Fatto molto interessante è che in questo contesto alti livelli di IGF-1 sembrano essere protettivi, inoltre questi effetti sembrano verificarsi in questa fascia di età indipendentemente dalla fonte proteica utilizzata. Ovviamente questi dati si riferiscono in prevalenza a soggetti sedentari, dovendoli contestualizzare per soggetti dall’alto livello di attività fisica molto probabilmente andrebbero contestualizzati con gli opportuni adeguamenti, anche in considerazione del fatto che l’attività fisica per svariati meccanismi si mostra un fattore protettivo che contribuisce al rischio di mortalità generale e oncologica.

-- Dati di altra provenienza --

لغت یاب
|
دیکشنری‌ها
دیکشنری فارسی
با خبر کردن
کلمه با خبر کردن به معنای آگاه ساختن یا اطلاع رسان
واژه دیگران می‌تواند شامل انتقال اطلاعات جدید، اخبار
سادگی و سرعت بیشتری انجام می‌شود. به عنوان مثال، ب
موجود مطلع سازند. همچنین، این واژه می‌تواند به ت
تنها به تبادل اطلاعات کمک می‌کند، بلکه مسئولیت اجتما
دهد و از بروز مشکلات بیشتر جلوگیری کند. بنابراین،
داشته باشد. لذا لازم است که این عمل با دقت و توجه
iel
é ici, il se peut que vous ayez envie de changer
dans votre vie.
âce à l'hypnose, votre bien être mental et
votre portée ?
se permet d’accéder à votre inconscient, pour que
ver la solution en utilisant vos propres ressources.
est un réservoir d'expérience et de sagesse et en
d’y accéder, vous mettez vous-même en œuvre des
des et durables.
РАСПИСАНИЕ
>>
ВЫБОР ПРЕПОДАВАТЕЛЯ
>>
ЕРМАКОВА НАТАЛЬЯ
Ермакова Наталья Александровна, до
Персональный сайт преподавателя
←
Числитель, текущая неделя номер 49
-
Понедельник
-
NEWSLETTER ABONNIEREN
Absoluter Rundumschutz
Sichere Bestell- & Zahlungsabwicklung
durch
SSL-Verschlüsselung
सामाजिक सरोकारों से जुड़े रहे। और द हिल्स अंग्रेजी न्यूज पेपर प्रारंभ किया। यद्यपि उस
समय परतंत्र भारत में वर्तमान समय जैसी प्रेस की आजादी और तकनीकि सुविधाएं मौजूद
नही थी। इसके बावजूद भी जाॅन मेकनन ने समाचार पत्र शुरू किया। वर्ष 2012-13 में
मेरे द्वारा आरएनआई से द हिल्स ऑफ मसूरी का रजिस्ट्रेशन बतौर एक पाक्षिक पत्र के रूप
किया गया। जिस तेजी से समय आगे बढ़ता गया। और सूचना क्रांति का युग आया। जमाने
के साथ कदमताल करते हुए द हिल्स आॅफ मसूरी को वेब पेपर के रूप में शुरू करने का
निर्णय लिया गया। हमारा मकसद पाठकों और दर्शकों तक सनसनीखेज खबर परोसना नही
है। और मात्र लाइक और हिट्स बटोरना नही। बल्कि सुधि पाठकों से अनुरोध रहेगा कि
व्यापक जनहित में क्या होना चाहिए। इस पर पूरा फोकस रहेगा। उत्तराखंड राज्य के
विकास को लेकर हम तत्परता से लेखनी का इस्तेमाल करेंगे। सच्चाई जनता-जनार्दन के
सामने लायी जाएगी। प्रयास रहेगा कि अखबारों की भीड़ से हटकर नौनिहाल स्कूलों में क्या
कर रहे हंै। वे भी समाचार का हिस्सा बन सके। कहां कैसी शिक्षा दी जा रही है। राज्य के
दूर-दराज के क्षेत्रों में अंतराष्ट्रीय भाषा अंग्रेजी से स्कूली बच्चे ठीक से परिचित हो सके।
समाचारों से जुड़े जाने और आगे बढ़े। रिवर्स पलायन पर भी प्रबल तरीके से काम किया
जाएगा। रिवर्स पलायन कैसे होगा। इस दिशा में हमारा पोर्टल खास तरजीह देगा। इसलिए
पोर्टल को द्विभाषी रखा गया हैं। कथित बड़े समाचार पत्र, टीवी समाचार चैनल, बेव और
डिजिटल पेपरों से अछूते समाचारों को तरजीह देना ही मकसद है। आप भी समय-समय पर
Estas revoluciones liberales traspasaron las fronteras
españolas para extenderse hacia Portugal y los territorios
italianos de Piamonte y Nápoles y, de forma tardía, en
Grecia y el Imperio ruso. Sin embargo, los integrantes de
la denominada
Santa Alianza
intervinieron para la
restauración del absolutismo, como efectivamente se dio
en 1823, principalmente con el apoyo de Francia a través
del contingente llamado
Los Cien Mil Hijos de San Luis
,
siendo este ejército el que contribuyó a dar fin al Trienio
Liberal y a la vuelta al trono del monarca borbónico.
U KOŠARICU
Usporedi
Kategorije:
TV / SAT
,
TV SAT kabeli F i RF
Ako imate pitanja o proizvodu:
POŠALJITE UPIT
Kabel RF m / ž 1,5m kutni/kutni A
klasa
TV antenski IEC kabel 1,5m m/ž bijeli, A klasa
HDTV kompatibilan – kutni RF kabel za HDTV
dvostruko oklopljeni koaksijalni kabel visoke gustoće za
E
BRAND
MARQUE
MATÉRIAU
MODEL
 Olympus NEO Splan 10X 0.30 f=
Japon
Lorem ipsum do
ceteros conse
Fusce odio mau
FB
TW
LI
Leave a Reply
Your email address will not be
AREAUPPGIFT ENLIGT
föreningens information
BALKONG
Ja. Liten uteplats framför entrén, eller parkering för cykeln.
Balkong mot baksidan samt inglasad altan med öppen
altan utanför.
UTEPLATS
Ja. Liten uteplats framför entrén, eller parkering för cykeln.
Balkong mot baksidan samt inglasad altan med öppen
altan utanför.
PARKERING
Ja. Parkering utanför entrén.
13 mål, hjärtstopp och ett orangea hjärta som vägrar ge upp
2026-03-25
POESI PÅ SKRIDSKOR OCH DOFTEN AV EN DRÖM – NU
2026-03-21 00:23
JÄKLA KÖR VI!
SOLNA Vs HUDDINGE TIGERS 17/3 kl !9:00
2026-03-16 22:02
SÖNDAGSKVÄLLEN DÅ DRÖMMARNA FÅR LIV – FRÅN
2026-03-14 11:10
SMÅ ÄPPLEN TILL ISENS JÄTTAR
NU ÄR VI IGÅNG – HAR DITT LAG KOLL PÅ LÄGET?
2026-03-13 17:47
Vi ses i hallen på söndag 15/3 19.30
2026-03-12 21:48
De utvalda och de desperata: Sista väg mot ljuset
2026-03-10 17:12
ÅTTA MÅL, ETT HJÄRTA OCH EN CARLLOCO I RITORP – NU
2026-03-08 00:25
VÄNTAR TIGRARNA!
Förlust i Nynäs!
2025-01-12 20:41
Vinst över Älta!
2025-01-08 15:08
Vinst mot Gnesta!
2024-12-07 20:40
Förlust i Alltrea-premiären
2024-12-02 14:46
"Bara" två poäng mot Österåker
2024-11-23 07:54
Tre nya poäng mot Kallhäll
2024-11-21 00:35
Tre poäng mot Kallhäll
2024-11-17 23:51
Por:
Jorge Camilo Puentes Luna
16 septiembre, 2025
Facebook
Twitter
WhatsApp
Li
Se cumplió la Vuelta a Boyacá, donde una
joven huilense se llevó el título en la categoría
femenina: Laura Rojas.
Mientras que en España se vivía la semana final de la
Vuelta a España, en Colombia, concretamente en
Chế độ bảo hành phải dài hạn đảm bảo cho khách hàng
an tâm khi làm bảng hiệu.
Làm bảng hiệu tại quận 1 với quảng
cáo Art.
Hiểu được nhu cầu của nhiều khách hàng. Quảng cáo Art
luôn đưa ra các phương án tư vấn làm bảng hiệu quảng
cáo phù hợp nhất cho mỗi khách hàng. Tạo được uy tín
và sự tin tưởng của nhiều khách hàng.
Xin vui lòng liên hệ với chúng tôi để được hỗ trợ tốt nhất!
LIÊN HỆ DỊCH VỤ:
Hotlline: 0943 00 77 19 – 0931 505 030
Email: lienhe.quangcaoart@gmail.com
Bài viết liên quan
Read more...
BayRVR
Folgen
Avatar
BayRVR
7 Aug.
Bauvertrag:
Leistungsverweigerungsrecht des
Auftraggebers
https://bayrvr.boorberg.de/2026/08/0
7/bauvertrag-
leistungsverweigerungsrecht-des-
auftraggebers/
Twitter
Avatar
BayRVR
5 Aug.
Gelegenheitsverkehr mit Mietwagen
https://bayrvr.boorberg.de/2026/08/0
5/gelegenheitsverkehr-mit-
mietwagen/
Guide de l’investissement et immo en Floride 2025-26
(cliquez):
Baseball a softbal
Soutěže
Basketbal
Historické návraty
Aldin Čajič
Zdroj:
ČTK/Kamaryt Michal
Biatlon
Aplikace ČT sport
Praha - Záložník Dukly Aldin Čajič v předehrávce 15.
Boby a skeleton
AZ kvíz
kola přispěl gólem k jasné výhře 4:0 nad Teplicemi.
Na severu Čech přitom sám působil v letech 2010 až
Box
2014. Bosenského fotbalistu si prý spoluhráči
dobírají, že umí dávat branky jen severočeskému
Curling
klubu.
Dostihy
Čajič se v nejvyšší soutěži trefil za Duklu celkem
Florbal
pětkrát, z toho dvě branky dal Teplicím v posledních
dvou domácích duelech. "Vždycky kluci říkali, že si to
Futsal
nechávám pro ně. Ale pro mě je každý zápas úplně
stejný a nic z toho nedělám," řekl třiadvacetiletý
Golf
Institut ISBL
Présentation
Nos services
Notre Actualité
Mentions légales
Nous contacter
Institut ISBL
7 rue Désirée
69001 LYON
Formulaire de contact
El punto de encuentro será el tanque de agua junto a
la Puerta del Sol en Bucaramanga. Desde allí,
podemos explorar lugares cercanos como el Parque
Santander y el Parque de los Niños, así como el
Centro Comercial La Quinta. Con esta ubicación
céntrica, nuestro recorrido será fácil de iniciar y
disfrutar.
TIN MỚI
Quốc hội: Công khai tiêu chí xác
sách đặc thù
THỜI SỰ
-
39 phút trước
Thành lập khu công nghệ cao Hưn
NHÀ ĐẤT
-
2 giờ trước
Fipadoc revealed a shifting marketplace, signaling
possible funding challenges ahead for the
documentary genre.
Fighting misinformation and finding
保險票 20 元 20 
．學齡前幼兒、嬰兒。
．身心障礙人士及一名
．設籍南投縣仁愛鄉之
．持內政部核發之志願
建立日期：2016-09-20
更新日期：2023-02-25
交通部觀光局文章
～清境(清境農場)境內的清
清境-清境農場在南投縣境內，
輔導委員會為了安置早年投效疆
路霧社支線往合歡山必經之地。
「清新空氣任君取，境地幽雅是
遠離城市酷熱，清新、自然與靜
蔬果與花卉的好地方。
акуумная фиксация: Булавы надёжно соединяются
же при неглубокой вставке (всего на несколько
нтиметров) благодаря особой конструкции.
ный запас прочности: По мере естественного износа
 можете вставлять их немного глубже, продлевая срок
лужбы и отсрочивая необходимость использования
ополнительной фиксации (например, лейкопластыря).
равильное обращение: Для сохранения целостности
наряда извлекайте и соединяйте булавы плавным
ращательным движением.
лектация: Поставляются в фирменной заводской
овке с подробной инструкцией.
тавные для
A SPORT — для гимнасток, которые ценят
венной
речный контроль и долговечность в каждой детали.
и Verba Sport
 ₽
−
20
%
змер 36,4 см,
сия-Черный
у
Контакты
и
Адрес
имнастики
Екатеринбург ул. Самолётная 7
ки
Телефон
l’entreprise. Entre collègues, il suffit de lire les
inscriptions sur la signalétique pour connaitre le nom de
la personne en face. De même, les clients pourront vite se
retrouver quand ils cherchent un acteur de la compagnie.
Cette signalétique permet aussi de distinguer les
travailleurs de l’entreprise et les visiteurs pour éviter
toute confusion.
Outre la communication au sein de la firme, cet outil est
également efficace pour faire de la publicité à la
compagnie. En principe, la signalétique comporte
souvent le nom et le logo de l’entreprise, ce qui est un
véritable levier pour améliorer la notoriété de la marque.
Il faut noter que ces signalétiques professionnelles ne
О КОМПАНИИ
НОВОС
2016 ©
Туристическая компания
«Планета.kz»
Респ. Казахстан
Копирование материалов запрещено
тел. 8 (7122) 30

Concludendo gli autori suggeriscono negli over 65 l’assunzione di 0.7-0.8 g di proteine/kg di peso corporeo come il minimo indispensabile, indicando l’intervallo di 1.0-1.3 g/kg di peso corporeo come un intervallo più congruo, suggerendo inoltre un graduale incremento nel consumo contestualmente al passaggio tra le due fasce di età studiate e riservando un adeguato spazio alle fonti vegetali di proteine in questa fase di transizione.
Questi dati si dimostrano una vera e propria rivoluzione nel settore, suggerendo come le nostre conoscenze debbano essere costantemente aggiornate e implementate e come ancora ci sia tanto da fare prima di avere una piena comprensione di tutte le dinamiche metaboliche proprie dell’organismo umano.